- **Goal of the exercise**: Identify every line in the records below that contains the word "crusoexia", and reproduce each one.

- **Data records**:
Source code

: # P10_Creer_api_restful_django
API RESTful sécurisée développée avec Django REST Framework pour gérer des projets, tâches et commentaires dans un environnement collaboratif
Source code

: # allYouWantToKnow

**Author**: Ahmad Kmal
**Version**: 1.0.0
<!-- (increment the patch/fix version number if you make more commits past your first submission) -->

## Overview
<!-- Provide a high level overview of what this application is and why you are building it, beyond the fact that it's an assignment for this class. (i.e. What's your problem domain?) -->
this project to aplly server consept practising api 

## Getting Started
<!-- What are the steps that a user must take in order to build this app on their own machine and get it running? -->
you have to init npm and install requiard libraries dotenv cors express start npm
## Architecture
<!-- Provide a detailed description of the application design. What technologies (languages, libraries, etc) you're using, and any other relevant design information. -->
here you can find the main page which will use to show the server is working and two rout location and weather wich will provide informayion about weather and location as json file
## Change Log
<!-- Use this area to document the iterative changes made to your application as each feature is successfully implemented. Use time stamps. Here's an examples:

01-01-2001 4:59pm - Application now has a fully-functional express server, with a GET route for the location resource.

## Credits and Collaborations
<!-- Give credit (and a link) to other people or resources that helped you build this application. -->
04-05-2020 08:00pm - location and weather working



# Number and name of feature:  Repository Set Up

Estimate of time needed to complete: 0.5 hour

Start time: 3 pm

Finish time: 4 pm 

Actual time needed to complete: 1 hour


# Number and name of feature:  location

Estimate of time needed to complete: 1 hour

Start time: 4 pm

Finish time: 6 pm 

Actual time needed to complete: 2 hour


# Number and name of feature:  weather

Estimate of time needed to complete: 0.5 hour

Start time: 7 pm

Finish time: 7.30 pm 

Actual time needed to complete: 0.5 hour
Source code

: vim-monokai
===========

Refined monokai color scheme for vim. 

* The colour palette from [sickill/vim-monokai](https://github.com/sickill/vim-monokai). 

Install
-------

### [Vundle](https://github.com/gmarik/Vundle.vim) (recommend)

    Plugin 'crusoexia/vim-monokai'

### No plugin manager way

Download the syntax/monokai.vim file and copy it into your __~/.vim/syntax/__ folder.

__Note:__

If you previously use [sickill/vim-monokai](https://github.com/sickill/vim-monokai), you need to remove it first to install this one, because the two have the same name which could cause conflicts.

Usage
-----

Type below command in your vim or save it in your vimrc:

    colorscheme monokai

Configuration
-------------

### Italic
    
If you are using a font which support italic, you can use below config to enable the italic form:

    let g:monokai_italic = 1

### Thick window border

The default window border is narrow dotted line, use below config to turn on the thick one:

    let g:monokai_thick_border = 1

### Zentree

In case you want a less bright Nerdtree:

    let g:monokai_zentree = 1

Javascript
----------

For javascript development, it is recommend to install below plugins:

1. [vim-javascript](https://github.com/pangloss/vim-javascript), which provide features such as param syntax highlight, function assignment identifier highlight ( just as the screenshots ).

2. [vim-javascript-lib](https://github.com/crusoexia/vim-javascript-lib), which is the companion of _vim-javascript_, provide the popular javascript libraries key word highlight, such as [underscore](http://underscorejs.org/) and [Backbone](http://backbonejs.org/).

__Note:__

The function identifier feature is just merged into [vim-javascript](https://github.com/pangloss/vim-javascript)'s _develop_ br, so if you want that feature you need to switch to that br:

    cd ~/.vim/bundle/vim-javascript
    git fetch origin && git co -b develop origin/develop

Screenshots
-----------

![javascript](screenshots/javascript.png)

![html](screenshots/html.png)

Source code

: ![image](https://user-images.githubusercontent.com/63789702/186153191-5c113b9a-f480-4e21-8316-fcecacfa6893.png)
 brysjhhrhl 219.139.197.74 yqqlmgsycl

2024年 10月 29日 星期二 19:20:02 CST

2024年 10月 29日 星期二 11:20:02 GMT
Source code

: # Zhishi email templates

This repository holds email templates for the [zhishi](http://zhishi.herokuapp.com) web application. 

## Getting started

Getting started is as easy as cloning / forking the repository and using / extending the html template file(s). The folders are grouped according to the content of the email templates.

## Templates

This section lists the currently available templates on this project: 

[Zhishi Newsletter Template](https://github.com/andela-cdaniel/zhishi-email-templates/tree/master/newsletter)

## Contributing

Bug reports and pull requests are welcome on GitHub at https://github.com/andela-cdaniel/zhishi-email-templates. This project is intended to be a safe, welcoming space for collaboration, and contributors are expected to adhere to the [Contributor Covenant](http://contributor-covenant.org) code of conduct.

- **Exercise solution**:
    Plugin 'crusoexia/vim-monokai'
2. [vim-javascript-lib](https://github.com/crusoexia/vim-javascript-lib), which is the companion of _vim-javascript_, provide the popular javascript libraries key word highlight, such as [underscore](http://underscorejs.org/) and [Backbone](http://backbonejs.org/).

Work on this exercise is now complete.